Последствия для конфиденциальности DNS-сервера всей локальной сети
У моего университетского отдела есть локальный DNS-сервер, который обслуживает все компьютеры в отделе. Я обеспокоен последствиями этого для конфиденциальности и безопасности. Предположим, что я всего лишь один из пользователей рабочей станции, у которого нет привилегированного доступа к DNS-серверу или любому HTTP-прокси.
- Могу ли я использовать DNS-сервер, чтобы определить, получил ли кто-то еще в отделе доступ к странице на каком-либо произвольном внешнем WWW-сайте?
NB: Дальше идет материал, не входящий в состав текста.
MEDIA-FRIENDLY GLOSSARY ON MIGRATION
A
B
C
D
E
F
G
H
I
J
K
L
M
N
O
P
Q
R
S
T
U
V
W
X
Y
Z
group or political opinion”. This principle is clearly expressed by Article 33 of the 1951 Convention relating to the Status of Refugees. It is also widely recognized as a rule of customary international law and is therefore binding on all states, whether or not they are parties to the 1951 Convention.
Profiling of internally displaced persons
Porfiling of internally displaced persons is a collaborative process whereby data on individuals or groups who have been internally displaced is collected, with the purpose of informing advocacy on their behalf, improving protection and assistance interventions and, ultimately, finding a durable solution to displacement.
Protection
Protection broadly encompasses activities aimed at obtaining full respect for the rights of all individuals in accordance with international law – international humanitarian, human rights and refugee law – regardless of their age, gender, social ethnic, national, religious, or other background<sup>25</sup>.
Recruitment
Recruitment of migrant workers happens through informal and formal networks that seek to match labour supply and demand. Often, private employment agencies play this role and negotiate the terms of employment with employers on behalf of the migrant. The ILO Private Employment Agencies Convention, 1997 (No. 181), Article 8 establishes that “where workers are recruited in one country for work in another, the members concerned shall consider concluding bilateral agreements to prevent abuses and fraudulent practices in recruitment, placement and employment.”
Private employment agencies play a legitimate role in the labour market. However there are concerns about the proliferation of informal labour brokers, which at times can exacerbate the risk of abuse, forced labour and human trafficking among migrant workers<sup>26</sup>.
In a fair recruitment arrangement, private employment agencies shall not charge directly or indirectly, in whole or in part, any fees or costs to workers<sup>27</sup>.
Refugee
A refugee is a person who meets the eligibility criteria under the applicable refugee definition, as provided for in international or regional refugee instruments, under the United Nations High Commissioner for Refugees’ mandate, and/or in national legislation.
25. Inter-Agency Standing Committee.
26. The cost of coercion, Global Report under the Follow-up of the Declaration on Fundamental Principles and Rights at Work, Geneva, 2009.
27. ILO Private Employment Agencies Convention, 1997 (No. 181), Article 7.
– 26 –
Могу ли я сделать это для доступа в течение последних нескольких секунд?
- Если ответ на предыдущий вопрос "Да". какие компромиссы я должен сделать, чтобы закрыть эту утечку? Если необходимо внести изменения в DNS-сервер, какую форму они примут? Могу ли я решить эту проблему исключительно с отдельной стороны рабочей станции, не касаясь сервера?
- Повлияет ли это на установку более одного DNS-сервера? Если так, то как? Как насчет запуска DNS-серверов на рабочих станциях?
- Это на самом деле утечка? Смогу ли я определить ту же информацию без использования DNS-сервера? Смогу ли я определить лучшую информацию?
2 ответа
Бежать nslookup example.com (где example.com - это доменное имя). Если возвращается "неавторизованный", то запись кэшируется; если нет, значит, он связался с авторитетным сервером.
Это не верный способ узнать, так как сервер может быть настроен на никогда не кэшировать. Вы должны смотреть журналы на сервере, чтобы знать с какой-либо степенью достоверности (при условии, что журналы существуют).
Ты не можешь быть уверен на 100%. Хотя это маловероятно, но вполне возможно, что кто-то зашел на этот веб-сайт, не касаясь ваших DNS-серверов. Возможно, они использовали общедоступные DNS-серверы или, возможно, получили доступ к сайту через его IP-адрес.
Если весь ваш HTTP(S) трафик направляется через прокси-сервер, вам лучше всего получить доступ к журналам прокси-сервера.
Изменить: Просто заметил ваш комментарий, в этом случае правильный ответ - поговорить с системным администратором, но он должен отклонить ваш запрос на эту информацию, если он выполняет свою работу должным образом.